ESSENTIAL FUNCTIONS:
- Lead and manage the Business Office, HIM, and Registration teams, including hiring, training, performance management, and professional development.
- Serve as the HIPAA Compliance Officer, ensuring the organization’s adherence to all federal, state, and local privacy regulations, including patient confidentiality and data security.
- Develop, implement, and maintain policies, procedures, and workflow improvements to optimize revenue cycle performance and reduce denials.
- Create and Monitor key performance indicators (KPIs) across the revenue cycle, including patient account resolution, billing accuracy, collections, accounts receivable, and insurance follow-up.
- Collaborate with leadership to establish financial and operational goals, including strategic planning and budgeting for revenue cycle departments.
- Oversee coding and documentation accuracy, ensuring compliance with payer requirements and industry coding standards.
- Partner with clinical and administrative departments to improve patient registration, billing processes, and documentation practices.

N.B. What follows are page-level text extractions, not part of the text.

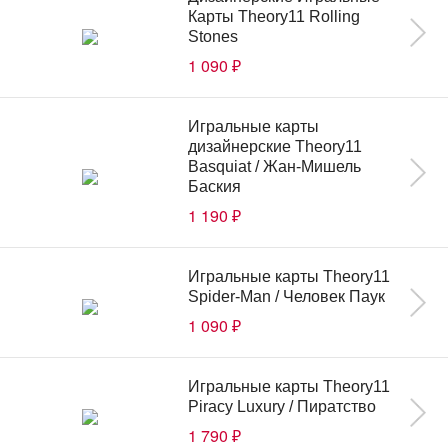
Карты Theory11 Rolling
Stones
1 090
₽
Игральные карты
дизайнерские Theory11
Basquiat / Жан-Мишель
Баския
1 190
₽
Игральные карты Theory11
Spider-Man / Человек Паук
1 090
₽
Игральные карты Theory11
Piracy Luxury / Пиратство
1 790
₽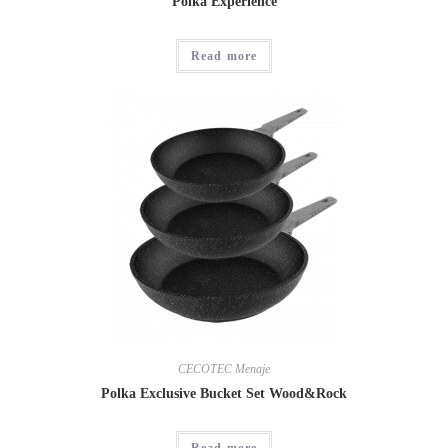
Polka Experience
Read more
CECOTEC Menaje
Polka Exclusive Bucket Set Wood&Rock
Read more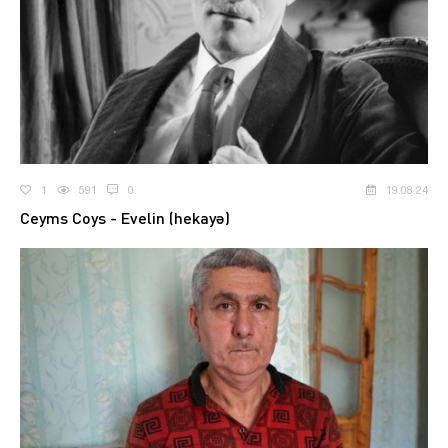
1
591
0
19.08.24
Ceyms Coys - Evelin (hekayə)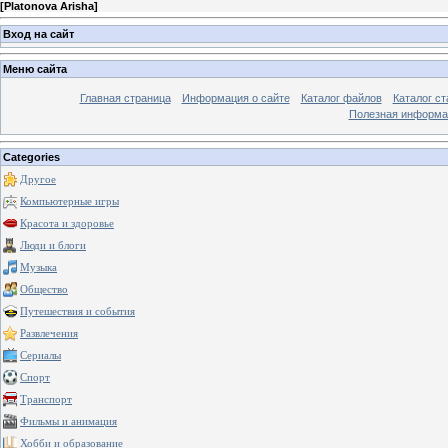
[
Platonova Arisha
]
Вход на сайт
Меню сайта
Главная страница
Информация о сайте
Каталог файлов
Каталог ст
Полезная информа
Categories
Другое
Компьютерные игры
Красота и здоровье
Люди и блоги
Музыка
Общество
Путешествия и события
Развлечения
Сериалы
Спорт
Транспорт
Фильмы и анимация
Хобби и образование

- Conduct regular audits and reviews to ensure adherence to regulatory and organizational compliance standards.
- Provide guidance and training to staff on HIPAA regulations, revenue cycle best practices, and organizational policies.
- Serve as a resource for complex account resolution, escalated billing inquiries, and insurance negotiations.
- Evaluate and implement technology solutions to enhance workflow efficiency, reporting, and data integrity.
- Develop payer relationships and escalate claim resolution as needed.
- Education:
- Bachelor’s degree in Health Information Management, Business Administration, Healthcare Administration, or related field required; Master’s degree preferred.
- Experience:
- Minimum of 7–10 years of progressive experience in revenue cycle management, including leadership experience in Business Office, HIM, or Registration departments.
- Experience serving as a HIPAA Compliance Officer or overseeing compliance initiatives strongly preferred.
- Knowledge of healthcare billing, coding, payer contracts, and revenue cycle best practices.
- Experience with CPSI–TruBridge or similar EMR/RCM systems preferred.
- Skills:
- Strong leadership, communication, and interpersonal skills.
- Ability to analyze complex financial and operational data to drive performance improvements.
- Demonstrated ability to lead multiple departments, manage change, and implement process improvements.
- High level of integrity, discretion, and professionalism in handling confidential information.
- Ability to work collaboratively with physicians, clinical staff, and executive leadership.
This job description is not intended as an all-inclusive list of responsibilities that may be assigned and is subject to change based on the needs of the organization.